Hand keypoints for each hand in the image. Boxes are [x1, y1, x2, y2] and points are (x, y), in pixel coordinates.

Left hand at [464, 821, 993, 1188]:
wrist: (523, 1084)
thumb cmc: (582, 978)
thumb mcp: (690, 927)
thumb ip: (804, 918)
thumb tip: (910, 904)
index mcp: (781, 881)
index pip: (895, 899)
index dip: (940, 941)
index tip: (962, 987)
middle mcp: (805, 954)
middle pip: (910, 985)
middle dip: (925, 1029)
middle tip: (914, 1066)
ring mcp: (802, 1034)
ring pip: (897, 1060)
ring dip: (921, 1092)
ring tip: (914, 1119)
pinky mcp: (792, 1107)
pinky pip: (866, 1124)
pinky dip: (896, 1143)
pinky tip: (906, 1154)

++++++++++

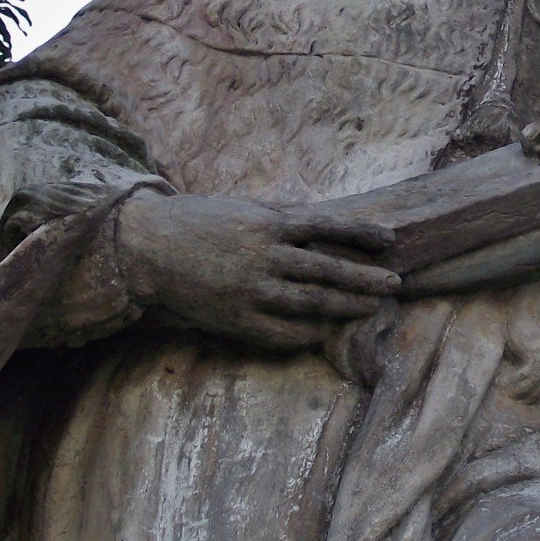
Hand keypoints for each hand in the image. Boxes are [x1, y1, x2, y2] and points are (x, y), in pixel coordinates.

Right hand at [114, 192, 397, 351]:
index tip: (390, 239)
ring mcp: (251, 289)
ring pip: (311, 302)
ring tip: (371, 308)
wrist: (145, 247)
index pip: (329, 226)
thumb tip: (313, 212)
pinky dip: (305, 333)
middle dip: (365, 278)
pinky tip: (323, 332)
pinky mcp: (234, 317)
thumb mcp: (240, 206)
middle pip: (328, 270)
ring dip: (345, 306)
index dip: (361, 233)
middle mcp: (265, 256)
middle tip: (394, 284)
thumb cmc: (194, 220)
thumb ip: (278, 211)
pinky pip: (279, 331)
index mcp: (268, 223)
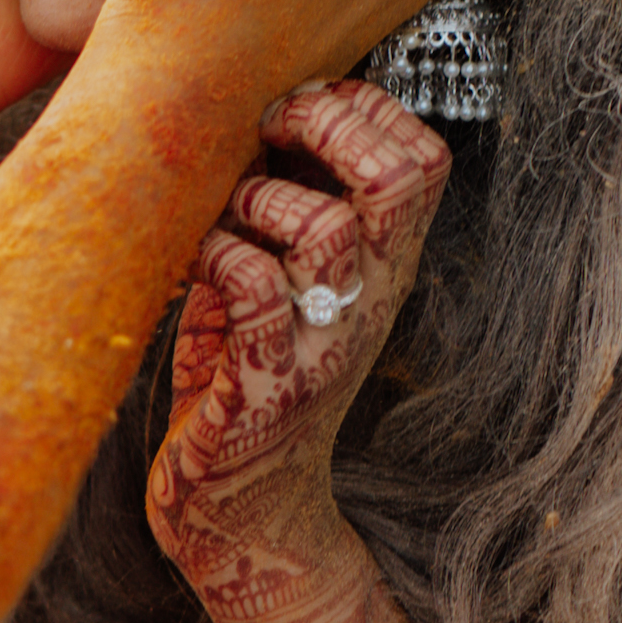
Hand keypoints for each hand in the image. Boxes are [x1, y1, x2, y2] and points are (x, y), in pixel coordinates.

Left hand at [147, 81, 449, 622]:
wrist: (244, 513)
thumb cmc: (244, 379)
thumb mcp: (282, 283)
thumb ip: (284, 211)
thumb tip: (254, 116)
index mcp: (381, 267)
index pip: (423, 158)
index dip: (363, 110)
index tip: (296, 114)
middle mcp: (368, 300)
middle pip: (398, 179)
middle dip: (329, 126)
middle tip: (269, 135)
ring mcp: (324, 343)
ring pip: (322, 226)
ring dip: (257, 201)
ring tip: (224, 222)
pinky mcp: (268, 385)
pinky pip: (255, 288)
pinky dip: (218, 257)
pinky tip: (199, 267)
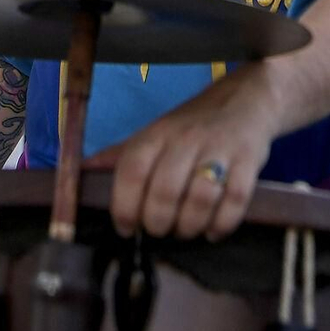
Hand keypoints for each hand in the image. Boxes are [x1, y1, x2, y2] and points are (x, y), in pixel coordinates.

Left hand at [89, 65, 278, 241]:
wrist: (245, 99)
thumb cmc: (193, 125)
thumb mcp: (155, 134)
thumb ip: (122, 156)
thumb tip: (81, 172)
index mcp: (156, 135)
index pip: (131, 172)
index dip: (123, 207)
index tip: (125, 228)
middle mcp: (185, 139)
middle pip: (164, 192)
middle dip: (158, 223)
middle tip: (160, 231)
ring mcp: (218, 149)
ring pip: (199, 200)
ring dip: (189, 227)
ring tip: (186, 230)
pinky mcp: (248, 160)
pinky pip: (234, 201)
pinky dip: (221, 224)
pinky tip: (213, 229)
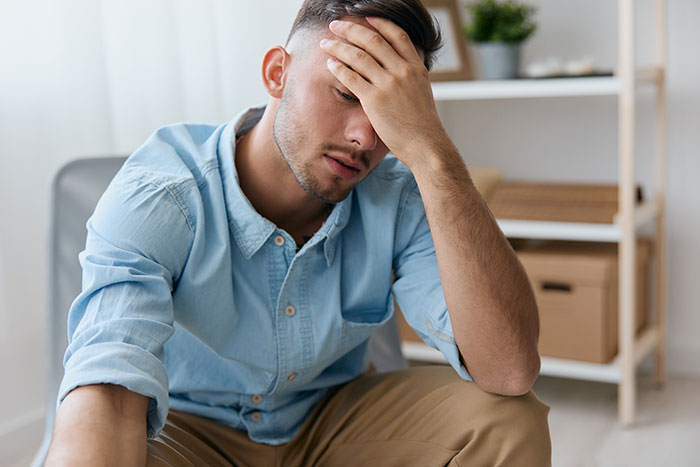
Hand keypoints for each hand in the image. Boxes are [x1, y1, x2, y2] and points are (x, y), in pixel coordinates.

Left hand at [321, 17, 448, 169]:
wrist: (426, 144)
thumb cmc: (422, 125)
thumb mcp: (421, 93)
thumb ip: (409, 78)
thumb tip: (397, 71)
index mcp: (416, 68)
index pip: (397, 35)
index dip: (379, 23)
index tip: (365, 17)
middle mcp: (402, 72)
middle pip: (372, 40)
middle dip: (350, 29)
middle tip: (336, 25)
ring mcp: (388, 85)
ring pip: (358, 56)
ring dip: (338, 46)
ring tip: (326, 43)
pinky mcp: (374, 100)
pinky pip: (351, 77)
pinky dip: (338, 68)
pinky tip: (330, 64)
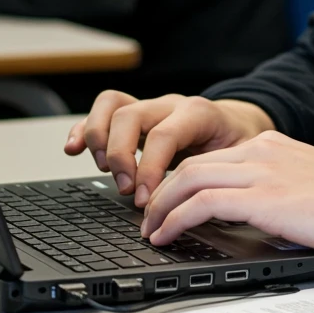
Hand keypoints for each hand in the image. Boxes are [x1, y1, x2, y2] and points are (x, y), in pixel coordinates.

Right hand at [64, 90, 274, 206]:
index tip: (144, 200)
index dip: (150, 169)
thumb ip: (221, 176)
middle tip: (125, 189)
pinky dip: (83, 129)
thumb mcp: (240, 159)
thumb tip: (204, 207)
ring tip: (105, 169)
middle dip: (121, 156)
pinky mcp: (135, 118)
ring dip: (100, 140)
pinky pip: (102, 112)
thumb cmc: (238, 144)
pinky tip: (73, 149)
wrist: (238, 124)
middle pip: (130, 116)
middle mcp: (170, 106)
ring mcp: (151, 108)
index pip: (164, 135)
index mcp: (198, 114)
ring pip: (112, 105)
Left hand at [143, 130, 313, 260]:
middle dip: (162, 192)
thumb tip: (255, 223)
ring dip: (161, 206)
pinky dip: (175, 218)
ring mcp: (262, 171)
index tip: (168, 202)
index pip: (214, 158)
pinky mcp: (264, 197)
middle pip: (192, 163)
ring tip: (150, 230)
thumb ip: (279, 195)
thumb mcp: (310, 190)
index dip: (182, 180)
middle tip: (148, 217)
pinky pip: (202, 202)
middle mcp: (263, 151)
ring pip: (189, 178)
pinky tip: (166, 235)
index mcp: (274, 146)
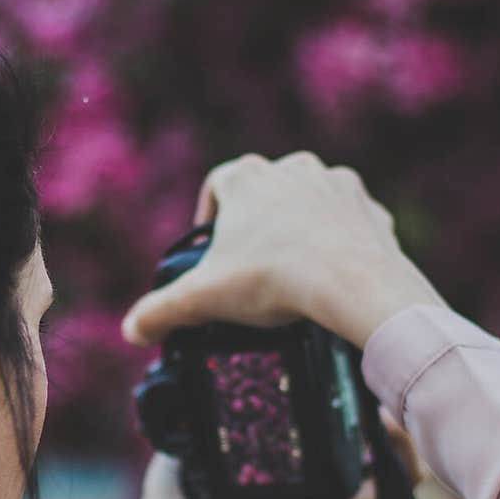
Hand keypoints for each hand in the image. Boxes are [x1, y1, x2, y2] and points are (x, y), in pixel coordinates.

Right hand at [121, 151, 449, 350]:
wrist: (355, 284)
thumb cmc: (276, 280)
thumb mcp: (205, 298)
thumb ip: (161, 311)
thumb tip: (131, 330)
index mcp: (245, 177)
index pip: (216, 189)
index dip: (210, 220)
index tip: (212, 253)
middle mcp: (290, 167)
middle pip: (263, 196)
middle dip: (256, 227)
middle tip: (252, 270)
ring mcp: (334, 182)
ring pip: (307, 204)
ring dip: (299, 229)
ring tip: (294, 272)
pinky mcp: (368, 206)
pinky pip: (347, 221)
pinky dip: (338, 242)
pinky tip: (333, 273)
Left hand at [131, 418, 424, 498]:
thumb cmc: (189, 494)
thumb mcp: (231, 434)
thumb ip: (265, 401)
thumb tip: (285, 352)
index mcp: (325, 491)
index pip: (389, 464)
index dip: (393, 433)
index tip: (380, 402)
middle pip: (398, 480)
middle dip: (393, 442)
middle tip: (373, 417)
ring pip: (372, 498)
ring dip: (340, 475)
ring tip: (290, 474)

++++++++++

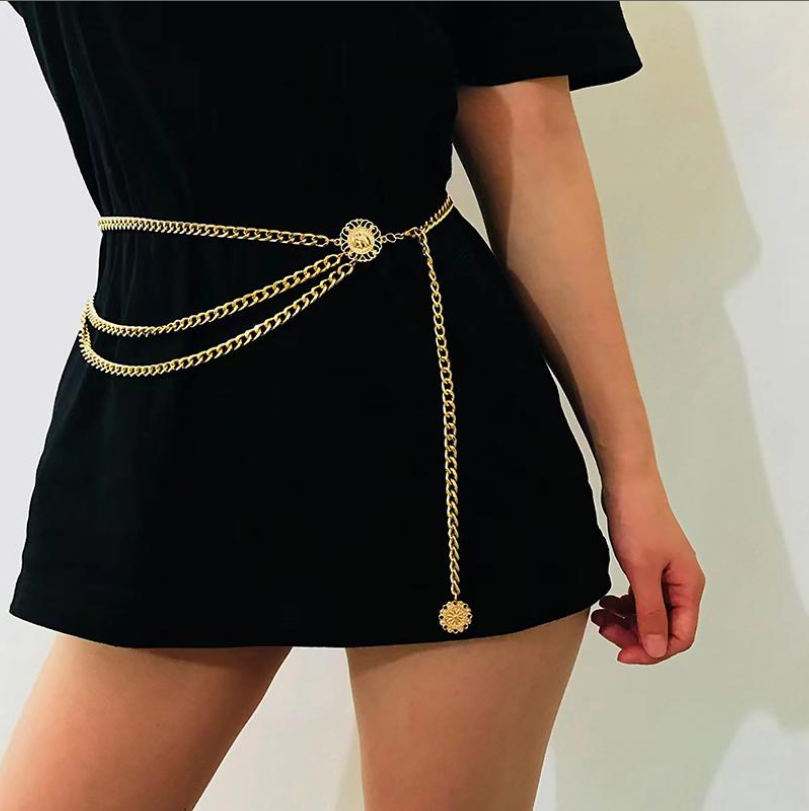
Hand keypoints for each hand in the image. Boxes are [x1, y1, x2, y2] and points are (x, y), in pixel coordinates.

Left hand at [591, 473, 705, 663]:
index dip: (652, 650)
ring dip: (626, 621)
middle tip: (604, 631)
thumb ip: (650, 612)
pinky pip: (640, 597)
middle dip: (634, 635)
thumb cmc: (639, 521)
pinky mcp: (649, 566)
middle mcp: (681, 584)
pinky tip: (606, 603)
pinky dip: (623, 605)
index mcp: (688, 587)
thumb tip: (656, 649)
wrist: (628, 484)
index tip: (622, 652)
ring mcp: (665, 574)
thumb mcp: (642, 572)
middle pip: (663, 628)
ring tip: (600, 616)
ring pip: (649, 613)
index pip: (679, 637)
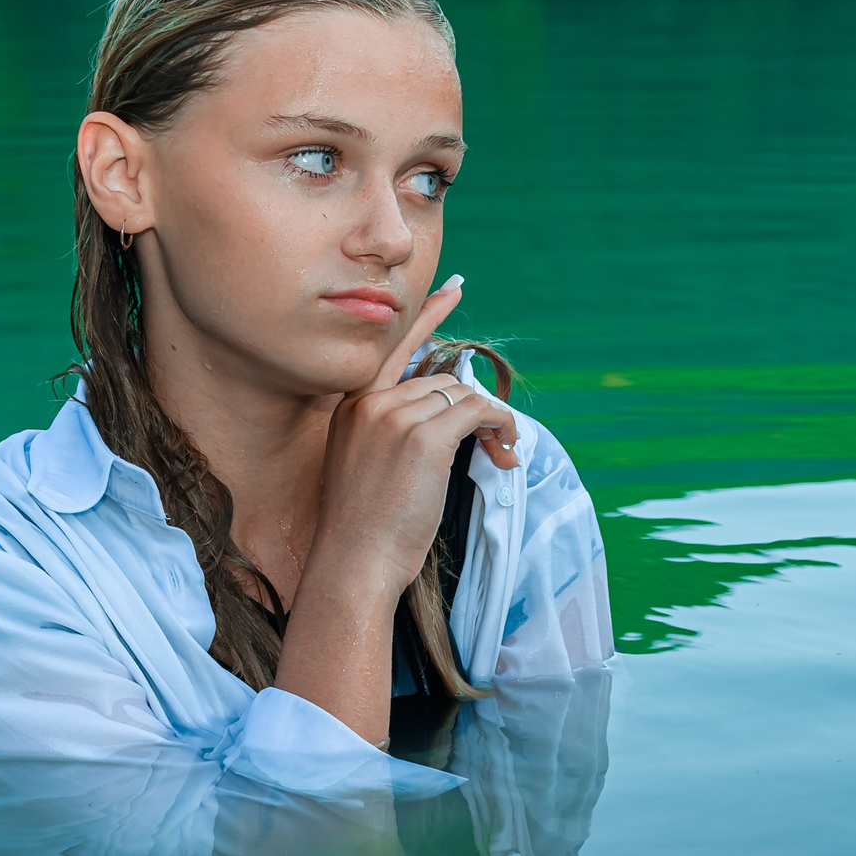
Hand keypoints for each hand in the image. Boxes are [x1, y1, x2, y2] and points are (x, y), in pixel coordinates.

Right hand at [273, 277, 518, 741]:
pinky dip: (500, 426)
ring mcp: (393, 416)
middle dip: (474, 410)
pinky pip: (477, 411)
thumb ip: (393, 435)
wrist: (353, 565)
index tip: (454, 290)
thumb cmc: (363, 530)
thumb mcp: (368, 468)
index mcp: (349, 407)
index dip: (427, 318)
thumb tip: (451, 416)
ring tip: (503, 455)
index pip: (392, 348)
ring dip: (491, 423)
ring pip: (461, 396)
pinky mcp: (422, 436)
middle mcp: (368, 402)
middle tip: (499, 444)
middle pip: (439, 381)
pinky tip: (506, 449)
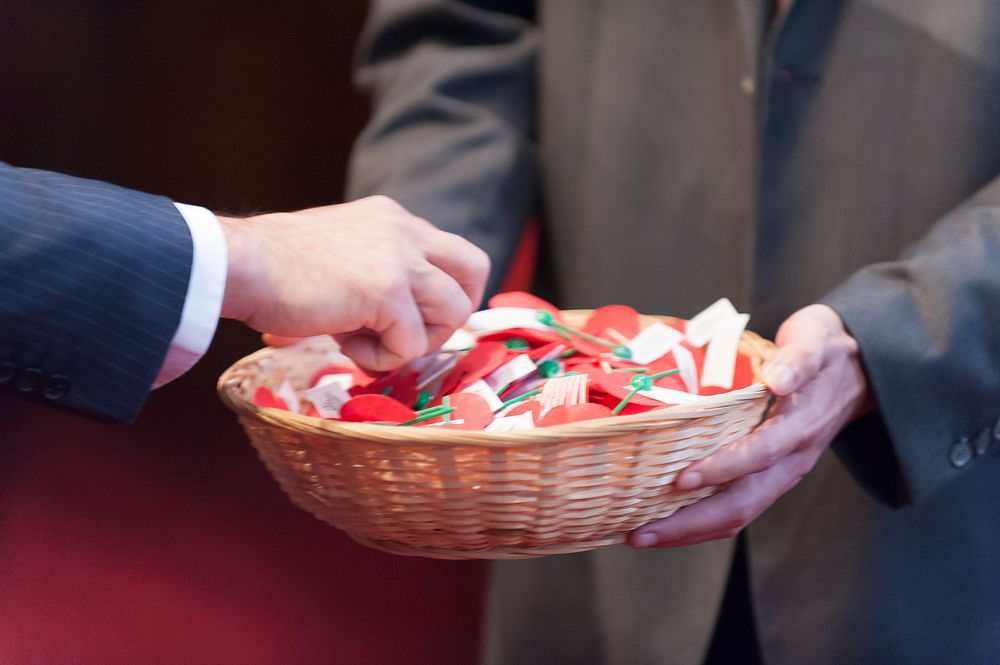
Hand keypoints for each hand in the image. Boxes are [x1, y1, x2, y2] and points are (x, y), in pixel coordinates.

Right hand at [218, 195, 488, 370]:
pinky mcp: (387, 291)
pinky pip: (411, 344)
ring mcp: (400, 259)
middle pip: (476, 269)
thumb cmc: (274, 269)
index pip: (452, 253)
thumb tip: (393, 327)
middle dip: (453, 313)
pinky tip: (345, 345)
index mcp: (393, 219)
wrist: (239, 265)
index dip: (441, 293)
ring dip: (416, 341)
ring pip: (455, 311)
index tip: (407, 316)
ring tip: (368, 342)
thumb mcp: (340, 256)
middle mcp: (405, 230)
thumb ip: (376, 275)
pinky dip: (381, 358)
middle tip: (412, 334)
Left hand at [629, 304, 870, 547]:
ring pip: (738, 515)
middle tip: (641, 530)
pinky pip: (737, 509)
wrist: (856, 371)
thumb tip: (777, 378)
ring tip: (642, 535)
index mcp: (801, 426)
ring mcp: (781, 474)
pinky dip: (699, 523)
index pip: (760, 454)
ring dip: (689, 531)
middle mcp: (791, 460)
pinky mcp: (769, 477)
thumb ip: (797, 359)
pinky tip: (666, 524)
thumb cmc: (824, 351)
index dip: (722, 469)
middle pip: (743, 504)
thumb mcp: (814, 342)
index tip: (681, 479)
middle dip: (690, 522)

++++++++++

# Exercise:
Starting at the line with "ring pip: (307, 204)" and ending at the line with "ring tip: (290, 474)", print each line of the listing above exactly, with no other lines.

# The answer:
ring pip: (307, 204)
ring dip: (299, 229)
ring tip: (294, 272)
pinky mcp: (368, 206)
pinky pip: (347, 221)
pinky dip: (338, 242)
pinky tip: (333, 273)
Left hand at [131, 418, 424, 498]:
thumb cmc: (189, 494)
thumb mcp: (231, 434)
thumb ip: (265, 401)
thumb tip: (285, 352)
index mcp: (325, 491)
index pip: (389, 464)
index dip: (393, 433)
index tip: (380, 402)
middle pip: (398, 480)
middle dip: (393, 442)
middle tip: (373, 417)
ring pip: (372, 498)
ring dip: (340, 475)
ring tip: (290, 474)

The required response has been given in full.